3 – Private key compromise cost Mary, Queen of Scots her head
Link: The Babington Plot
If you wanted to save yourself the cost of a movie ticket and a couple of hours of life you’ll never have back, we recommend our article on the Babington Plot instead of Saoirse Ronan’s overwrought period piece drama from earlier this month. Not only did we take care to actually explain the way that one of history’s first documented man-in-the-middle attacks literally cost Mary Stuart her head, but we also look way better in a powdered wig.
2 – A rundown of 2018 Cybercrime Statistics
Earlier this year we broke down an expansive research report on the state of cybercrime, specifically the fact that it has evolved into a 1.5 TRILLION dollar industry. And that’s likely a conservative figure. With a range of different actors, sporting disparate capabilities and resources, cybercrime – like any other industry – has its big earners and its low-level grifters. But the biggest trend that’s emerging is the birth of cybercrime platforms, not unlike more traditional internet platforms, that connect suppliers with those in demand. There’s a lot to unravel from the trends and statistics that comprised 2018.

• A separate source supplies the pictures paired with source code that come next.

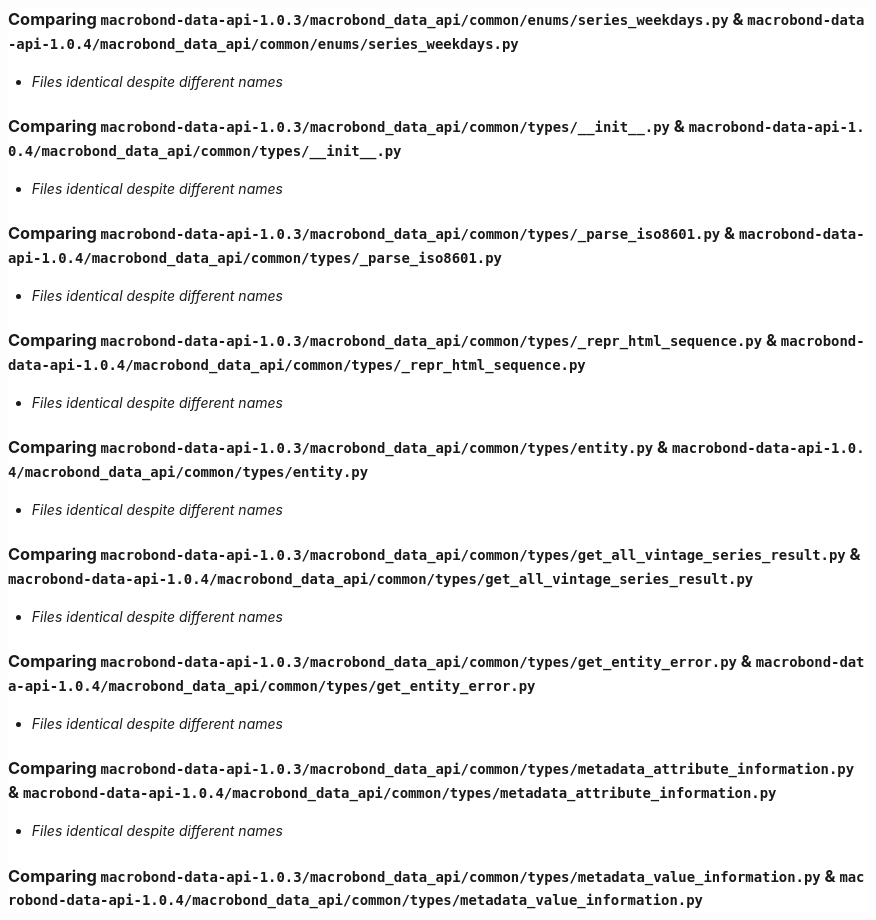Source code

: ### Comparing `macrobond-data-api-1.0.3/macrobond_data_api/common/enums/series_weekdays.py` & `macrobond-data-api-1.0.4/macrobond_data_api/common/enums/series_weekdays.py`

 * *Files identical despite different names*

### Comparing `macrobond-data-api-1.0.3/macrobond_data_api/common/types/__init__.py` & `macrobond-data-api-1.0.4/macrobond_data_api/common/types/__init__.py`

 * *Files identical despite different names*

### Comparing `macrobond-data-api-1.0.3/macrobond_data_api/common/types/_parse_iso8601.py` & `macrobond-data-api-1.0.4/macrobond_data_api/common/types/_parse_iso8601.py`

 * *Files identical despite different names*

### Comparing `macrobond-data-api-1.0.3/macrobond_data_api/common/types/_repr_html_sequence.py` & `macrobond-data-api-1.0.4/macrobond_data_api/common/types/_repr_html_sequence.py`

 * *Files identical despite different names*

### Comparing `macrobond-data-api-1.0.3/macrobond_data_api/common/types/entity.py` & `macrobond-data-api-1.0.4/macrobond_data_api/common/types/entity.py`

 * *Files identical despite different names*

### Comparing `macrobond-data-api-1.0.3/macrobond_data_api/common/types/get_all_vintage_series_result.py` & `macrobond-data-api-1.0.4/macrobond_data_api/common/types/get_all_vintage_series_result.py`

 * *Files identical despite different names*

### Comparing `macrobond-data-api-1.0.3/macrobond_data_api/common/types/get_entity_error.py` & `macrobond-data-api-1.0.4/macrobond_data_api/common/types/get_entity_error.py`

 * *Files identical despite different names*

### Comparing `macrobond-data-api-1.0.3/macrobond_data_api/common/types/metadata_attribute_information.py` & `macrobond-data-api-1.0.4/macrobond_data_api/common/types/metadata_attribute_information.py`

 * *Files identical despite different names*

### Comparing `macrobond-data-api-1.0.3/macrobond_data_api/common/types/metadata_value_information.py` & `macrobond-data-api-1.0.4/macrobond_data_api/common/types/metadata_value_information.py`
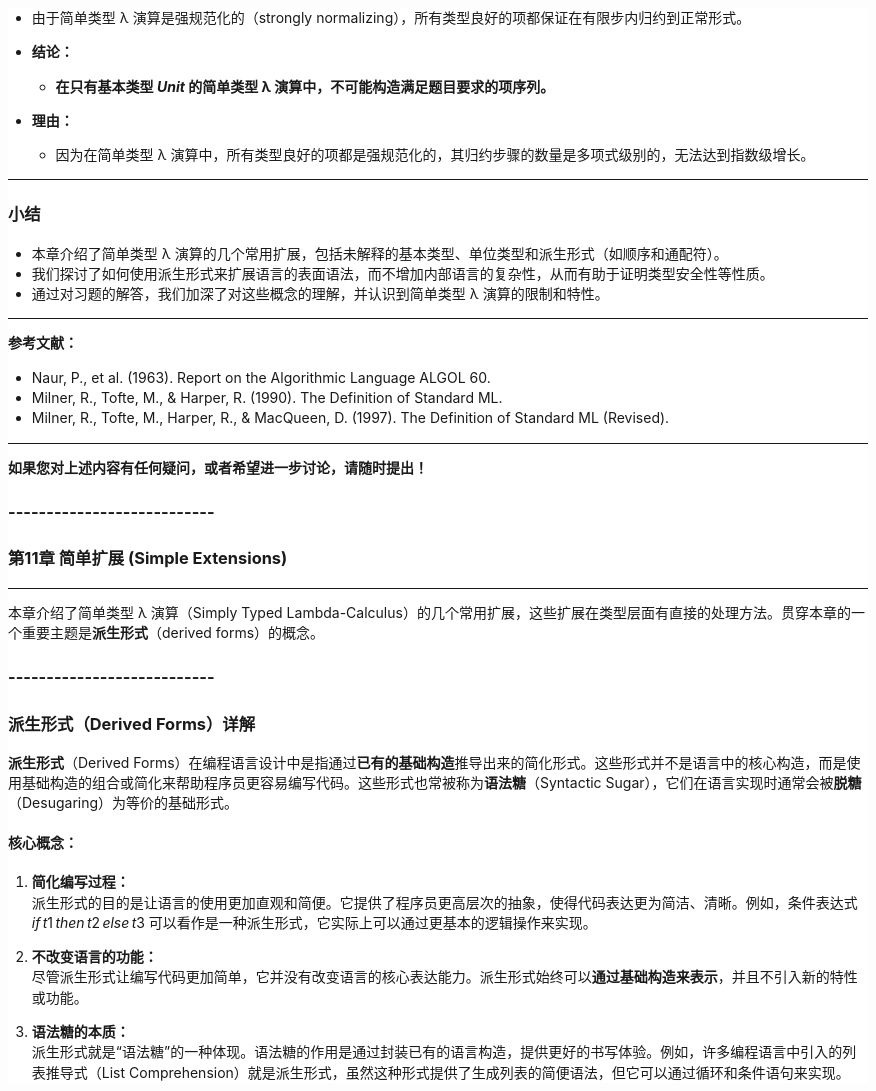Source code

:   - 由于简单类型 λ 演算是强规范化的（strongly normalizing），所有类型良好的项都保证在有限步内归约到正常形式。

- **结论：**

  - **在只有基本类型 $Unit$ 的简单类型 λ 演算中，不可能构造满足题目要求的项序列。**

- **理由：**

  - 因为在简单类型 λ 演算中，所有类型良好的项都是强规范化的，其归约步骤的数量是多项式级别的，无法达到指数级增长。

---

### **小结**

- 本章介绍了简单类型 λ 演算的几个常用扩展，包括未解释的基本类型、单位类型和派生形式（如顺序和通配符）。
- 我们探讨了如何使用派生形式来扩展语言的表面语法，而不增加内部语言的复杂性，从而有助于证明类型安全性等性质。
- 通过对习题的解答，我们加深了对这些概念的理解，并认识到简单类型 λ 演算的限制和特性。

---

**参考文献：**

- Naur, P., et al. (1963). Report on the Algorithmic Language ALGOL 60.
- Milner, R., Tofte, M., & Harper, R. (1990). The Definition of Standard ML.
- Milner, R., Tofte, M., Harper, R., & MacQueen, D. (1997). The Definition of Standard ML (Revised).

---

**如果您对上述内容有任何疑问，或者希望进一步讨论，请随时提出！**

### ---------------------------

### 第11章 **简单扩展** (Simple Extensions)

---

本章介绍了简单类型 λ 演算（Simply Typed Lambda-Calculus）的几个常用扩展，这些扩展在类型层面有直接的处理方法。贯穿本章的一个重要主题是**派生形式**（derived forms）的概念。

### ---------------------------

### **派生形式**（Derived Forms）详解

**派生形式**（Derived Forms）在编程语言设计中是指通过**已有的基础构造**推导出来的简化形式。这些形式并不是语言中的核心构造，而是使用基础构造的组合或简化来帮助程序员更容易编写代码。这些形式也常被称为**语法糖**（Syntactic Sugar），它们在语言实现时通常会被**脱糖**（Desugaring）为等价的基础形式。

#### **核心概念**：

1. **简化编写过程：**  
   派生形式的目的是让语言的使用更加直观和简便。它提供了程序员更高层次的抽象，使得代码表达更为简洁、清晰。例如，条件表达式 $if \, t1 \, then \, t2 \, else \, t3$ 可以看作是一种派生形式，它实际上可以通过更基本的逻辑操作来实现。

2. **不改变语言的功能：**  
   尽管派生形式让编写代码更加简单，它并没有改变语言的核心表达能力。派生形式始终可以**通过基础构造来表示**，并且不引入新的特性或功能。

3. **语法糖的本质：**  
   派生形式就是“语法糖”的一种体现。语法糖的作用是通过封装已有的语言构造，提供更好的书写体验。例如，许多编程语言中引入的列表推导式（List Comprehension）就是派生形式，虽然这种形式提供了生成列表的简便语法，但它可以通过循环和条件语句来实现。
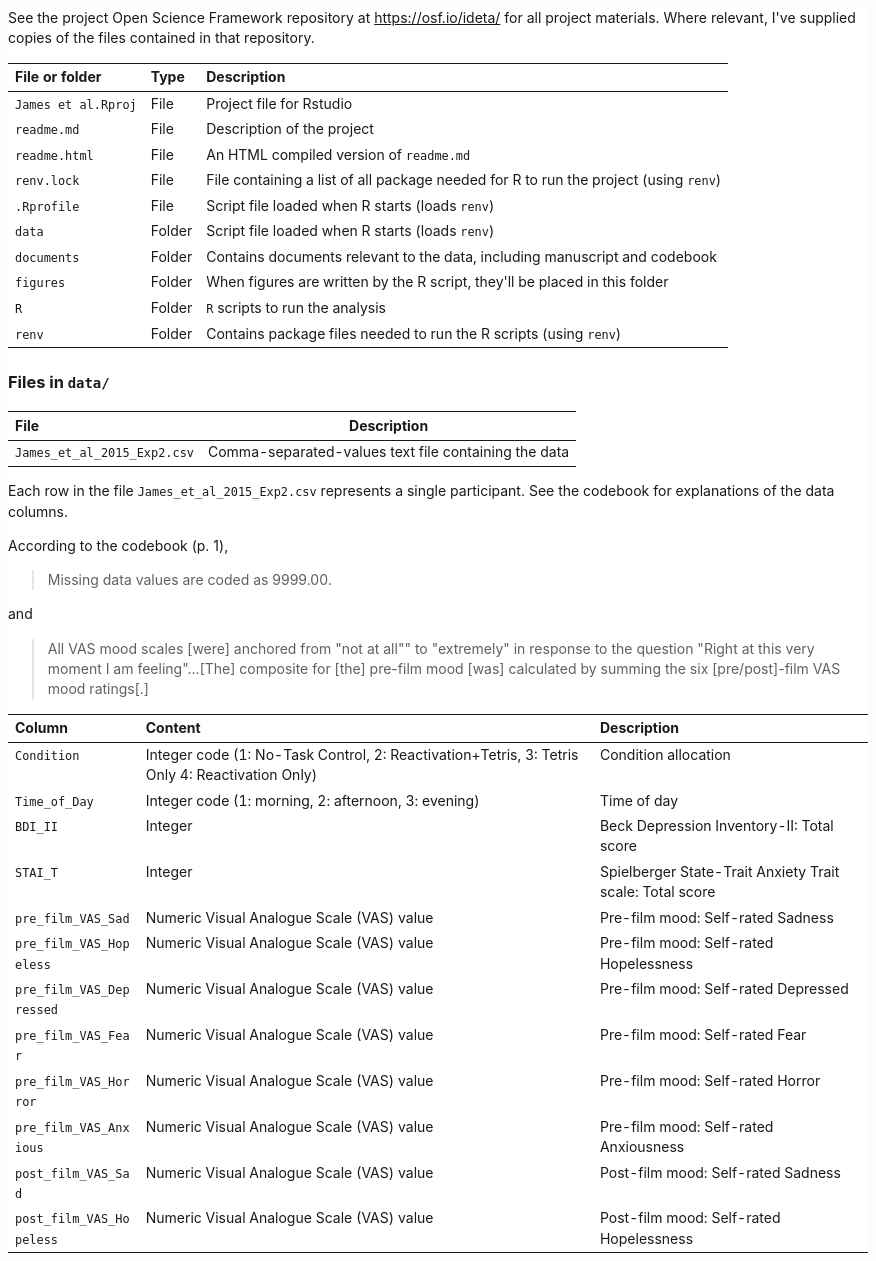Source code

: See the project Open Science Framework repository at https://osf.io/ideta/ for all project materials. Where relevant, I've supplied copies of the files contained in that repository.

| File or folder      | Type    | Description |
|:--------------------|:--------|:------------|
| `James et al.Rproj` | File    | Project file for Rstudio |
| `readme.md`         | File    | Description of the project |
| `readme.html`       | File    | An HTML compiled version of `readme.md` |
| `renv.lock`         | File    | File containing a list of all package needed for R to run the project (using `renv`) |
| `.Rprofile`         | File    | Script file loaded when R starts (loads `renv`) |
| `data`              | Folder  | Script file loaded when R starts (loads `renv`) |
| `documents`         | Folder  | Contains documents relevant to the data, including manuscript and codebook |
| `figures`           | Folder  | When figures are written by the R script, they'll be placed in this folder |
| `R`                 | Folder  | `R` scripts to run the analysis |
| `renv`              | Folder  | Contains package files needed to run the R scripts (using `renv`) |


### Files in `data/`

| File                                 | Description                                   |
|:-------------------------------------|-----------------------------------------------|
| `James_et_al_2015_Exp2.csv`          | Comma-separated-values text file containing the data |

Each row in the file `James_et_al_2015_Exp2.csv` represents a single participant. See the codebook for explanations of the data columns. 

According to the codebook (p. 1), 

> Missing data values are coded as 9999.00.

and

> All VAS mood scales [were] anchored from "not at all"" to "extremely" in response to the question "Right at this very moment I am feeling"...[The] composite for [the] pre-film mood [was] calculated by summing the six [pre/post]-film VAS mood ratings[.]


|Column                                   |Content                                                                                        |Description                                                                                                                        |
|:----------------------------------------|:----------------------------------------------------------------------------------------------|:----------------------------------------------------------------------------------------------------------------------------------|
|`Condition`                              |Integer code (1: No-Task Control, 2: Reactivation+Tetris, 3: Tetris Only 4: Reactivation Only) |Condition allocation                                                                                                               |
|`Time_of_Day`                            |Integer code (1: morning, 2: afternoon, 3: evening)                                            |Time of day                                                                                                                        |
|`BDI_II`                                 |Integer                                                                                        |Beck Depression Inventory-II: Total score                                                                                          |
|`STAI_T`                                 |Integer                                                                                        |Spielberger State-Trait Anxiety Trait scale: Total score                                                                           |
|`pre_film_VAS_Sad`                       |Numeric Visual Analogue Scale (VAS) value                                                      |Pre-film mood: Self-rated Sadness                                                                                                  |
|`pre_film_VAS_Hopeless`                  |Numeric Visual Analogue Scale (VAS) value                                                      |Pre-film mood: Self-rated Hopelessness                                                                                             |
|`pre_film_VAS_Depressed`                 |Numeric Visual Analogue Scale (VAS) value                                                      |Pre-film mood: Self-rated Depressed                                                                                                |
|`pre_film_VAS_Fear`                      |Numeric Visual Analogue Scale (VAS) value                                                      |Pre-film mood: Self-rated Fear                                                                                                     |
|`pre_film_VAS_Horror`                    |Numeric Visual Analogue Scale (VAS) value                                                      |Pre-film mood: Self-rated Horror                                                                                                   |
|`pre_film_VAS_Anxious`                   |Numeric Visual Analogue Scale (VAS) value                                                      |Pre-film mood: Self-rated Anxiousness                                                                                              |
|`post_film_VAS_Sad`                      |Numeric Visual Analogue Scale (VAS) value                                                      |Post-film mood: Self-rated Sadness                                                                                                 |
|`post_film_VAS_Hopeless`                 |Numeric Visual Analogue Scale (VAS) value                                                      |Post-film mood: Self-rated Hopelessness                                                                                            |
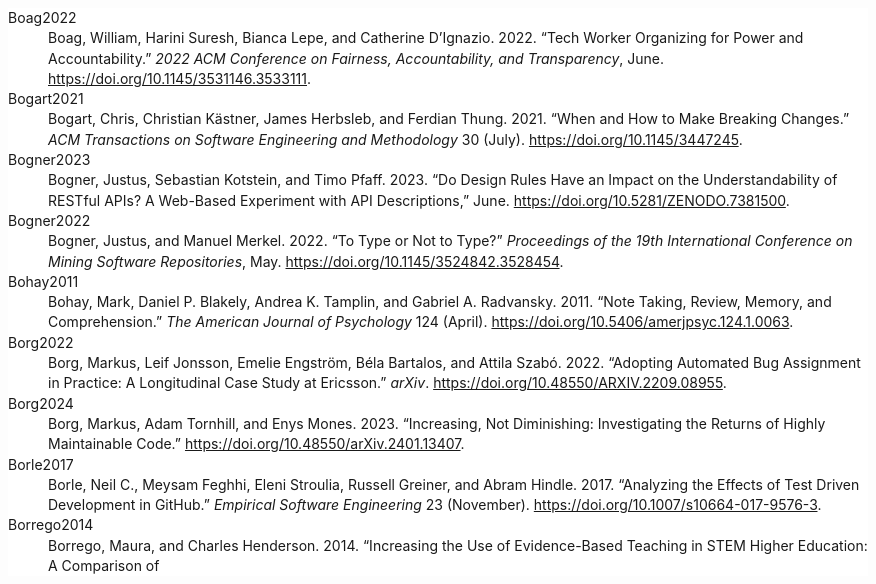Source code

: </dd>
<dt id="Boag2022">Boag2022</dt>
<dd>
Boag, William, Harini Suresh, Bianca Lepe, and Catherine D’Ignazio.
2022. <span>“Tech Worker Organizing for Power and
Accountability.”</span> <em>2022 ACM Conference on Fairness,
Accountability, and Transparency</em>, June. <a href="https://doi.org/10.1145/3531146.3533111">https://doi.org/10.1145/3531146.3533111</a>.
</dd>
<dt id="Bogart2021">Bogart2021</dt>
<dd>
Bogart, Chris, Christian Kästner, James Herbsleb, and Ferdian Thung.
2021. <span>“When and How to Make Breaking Changes.”</span> <em>ACM
Transactions on Software Engineering and Methodology</em> 30 (July). <a href="https://doi.org/10.1145/3447245">https://doi.org/10.1145/3447245</a>.
</dd>
<dt id="Bogner2023">Bogner2023</dt>
<dd>
Bogner, Justus, Sebastian Kotstein, and Timo Pfaff. 2023. <span>“Do
Design Rules Have an Impact on the Understandability of RESTful APIs? A
Web-Based Experiment with API Descriptions,”</span> June. <a href="https://doi.org/10.5281/ZENODO.7381500">https://doi.org/10.5281/ZENODO.7381500</a>.
</dd>
<dt id="Bogner2022">Bogner2022</dt>
<dd>
Bogner, Justus, and Manuel Merkel. 2022. <span>“To Type or Not to
Type?”</span> <em>Proceedings of the 19th International Conference on
Mining Software Repositories</em>, May. <a href="https://doi.org/10.1145/3524842.3528454">https://doi.org/10.1145/3524842.3528454</a>.
</dd>
<dt id="Bohay2011">Bohay2011</dt>
<dd>
Bohay, Mark, Daniel P. Blakely, Andrea K. Tamplin, and Gabriel A.
Radvansky. 2011. <span>“Note Taking, Review, Memory, and
Comprehension.”</span> <em>The American Journal of Psychology</em> 124
(April). <a href="https://doi.org/10.5406/amerjpsyc.124.1.0063">https://doi.org/10.5406/amerjpsyc.124.1.0063</a>.
</dd>
<dt id="Borg2022">Borg2022</dt>
<dd>
Borg, Markus, Leif Jonsson, Emelie Engström, Béla Bartalos, and Attila
Szabó. 2022. <span>“Adopting Automated Bug Assignment in Practice: A
Longitudinal Case Study at Ericsson.”</span> <em>arXiv</em>. <a href="https://doi.org/10.48550/ARXIV.2209.08955">https://doi.org/10.48550/ARXIV.2209.08955</a>.
</dd>
<dt id="Borg2024">Borg2024</dt>
<dd>
Borg, Markus, Adam Tornhill, and Enys Mones. 2023. <span>“Increasing,
Not Diminishing: Investigating the Returns of Highly Maintainable
Code.”</span> <a href="https://doi.org/10.48550/arXiv.2401.13407">https://doi.org/10.48550/arXiv.2401.13407</a>.
</dd>
<dt id="Borle2017">Borle2017</dt>
<dd>
Borle, Neil C., Meysam Feghhi, Eleni Stroulia, Russell Greiner, and
Abram Hindle. 2017. <span>“Analyzing the Effects of Test Driven
Development in GitHub.”</span> <em>Empirical Software Engineering</em>
23 (November). <a href="https://doi.org/10.1007/s10664-017-9576-3">https://doi.org/10.1007/s10664-017-9576-3</a>.
</dd>
<dt id="Borrego2014">Borrego2014</dt>
<dd>
Borrego, Maura, and Charles Henderson. 2014. <span>“Increasing the Use
of Evidence-Based Teaching in STEM Higher Education: A Comparison of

1 – Pro Tip: Don’t look at porn at work
I’m going to level with you – and if you’re a regular reader you already know where this is headed – 90-95% of the time, it’s just me on here writing. Day after day. Week after week. Publishing daily. So sometimes to keep myself sane I’ll indulge myself by writing on a relevant (or semi-relevant) topic purely because it amuses me. Also, because I’m not sure anyone else my office is reading—but mostly for my own amusement. This was, hands down, my favorite piece of writing from 2018. Probably not the best, definitely not the most appropriate—but most enjoyable? Absolutely.
That’s because I still don’t think we’ve fully celebrated just what an ignominious accomplishment this was. This person, an employee at the US Geological Survey, looked at so much porn – at work, too. Like, right at his desk – that the government paid for an investigator to document it in a report that will live on in the public record for as long as the United States is a nation—possibly longer.
That likely makes Professor Pocketpool the most infamous purveyor of pornography… possibly of all-time, as there is now an archived government record that will forever stand testament to just how often this surveyor surveyed human topography instead of whatever he was supposed to be surveying.
This report also included the entirely reasonable, but apparently as-of-yet-unheard-of advice that the US Geological Survey should probably restrict access to porn sites moving forward.
You literally can’t make this kind of stuff up.
From all of us at The SSL Store, we’d like to wish you a very happy New Year and a productive, fulfilling 2019. Thanks for reading. We’ll catch up with you next year.